The Wage Earner Protection Program Act was given royal assent on November 25, 2005, without public consultation or amendments, just two days before a non-confidence motion collapsed the minority Liberal government.

The bill was passed so quickly that the Senate standing committee returned the bill, without amendments, on the condition that it would not go into effect until June 30, 2006 in order to allow time to study the bill and hold public consultations on related regulation proposals.

“It went through the house very quickly because it was a very popular bill. Politically, obviously, it’s a very positive bill.

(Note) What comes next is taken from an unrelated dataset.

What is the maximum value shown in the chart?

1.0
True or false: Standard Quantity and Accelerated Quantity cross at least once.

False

The theory behind it is good,” says Ralf Hensel, IFIC’s senior counsel.

Among other things, the act amends the Bankruptcy and Insolvency Act and the Companies’ Creditors Arrangement Act, the Canadian equivalent of Chapter 11 in the United States, to protect unpaid employee wages in the event a company declares bankruptcy.

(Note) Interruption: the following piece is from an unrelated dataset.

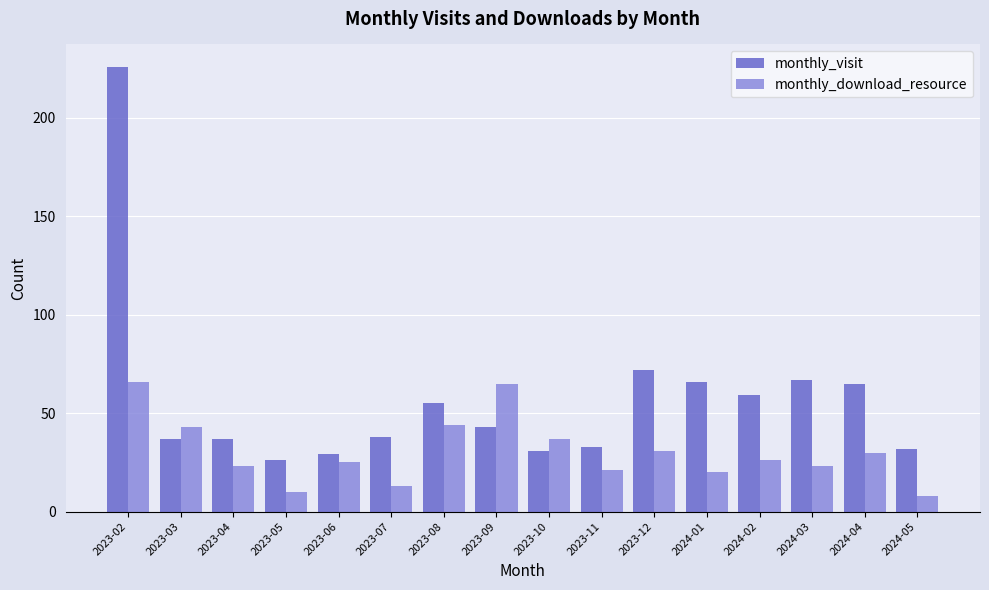

What are all the series names shown in the legend?

monthly_visit, monthly_download_resource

Most notable for financial planners, however, is the fact that the bill also makes RRSPs and RRIFs exempt from the list of assets that can be seized by creditors in bankruptcy.

The act blocks any premeditated sheltering on the part of anyone about to declare bankruptcy. The claw-back provision says any assets transferred into the RRSP in the year preceding the bankruptcy declaration, are not protected from creditors.

Along with this claw-back, the act included two anti-avoidance proposals, including a cap on how much could be sheltered in an RRSP in the event a client declares bankruptcy and possible “locking-in” mechanisms that could be added into regulations at a later date, once the Senate has the chance to review them. The details of both proposals — whether the cap is a “hard cap”, a figure set out in regulations, or one based on a mathematical formula; and rules outlining how clients could unwind locked-in assets, have not been determined.

This review is expected to begin next month. This week, IFIC submitted a letter to the Standing Senate Committee on Banking, Trade and Commerce to outline its position, endorse the act and make recommendations regarding the proposed regulations.

IFIC says the act “begins the process of putting all registered retirement savings plans and registered retirement income funds on the same level-playing field as both employer-sponsored registered pension plans (RPPs) and insurance based products like segregated funds and insurance-based deposit RRSPs and RRIFs. That being said, we are concerned that the act, in its present form, does not go far enough.”

In its list of recommendations, the fund industry group says all RRSPs and RRIFs should be exempt from seizure generally and the exemption should not be restricted to situations when the debtor is bankrupt.

Hensel admits that of the recommendations, this first provision likely won’t be addressed in the consultation process. “The only one in our letter that isn’t going to be dealt with too quickly, I think, is the first [recommendation], which is where we think protection should be extended to cover non-bankruptcy insolvency situations,” he says. “But that’s a provincial matter. To what extent does the Senate have authority to influence the provinces? We put it in there because we want to make sure that it’s understood that pensions and insurance products still have greater protections.”

The remaining two recommendations address the proposed locking-in requirements — a move that IFIC says is unnecessary and creates a huge administrative burden that will result in added costs.

“This is simply a proposal. It may get added into the regulation, it may not. I think it’s likely that you won’t see them [enacted],” says Hensel. “We believe that there is enough general bankruptcy creditor protection. The fraudulent conveyance, preference and reviewable transaction rules, there are already a lot of them out there.”

“We think that any potential abuse by debtors is already adequately covered by that. To build a complicated lock in system, in our view there aren’t even mutual funds or banking products out there now, that could be locked in this way. You would need to create a whole new set of products. It’s just too much of a hassle.”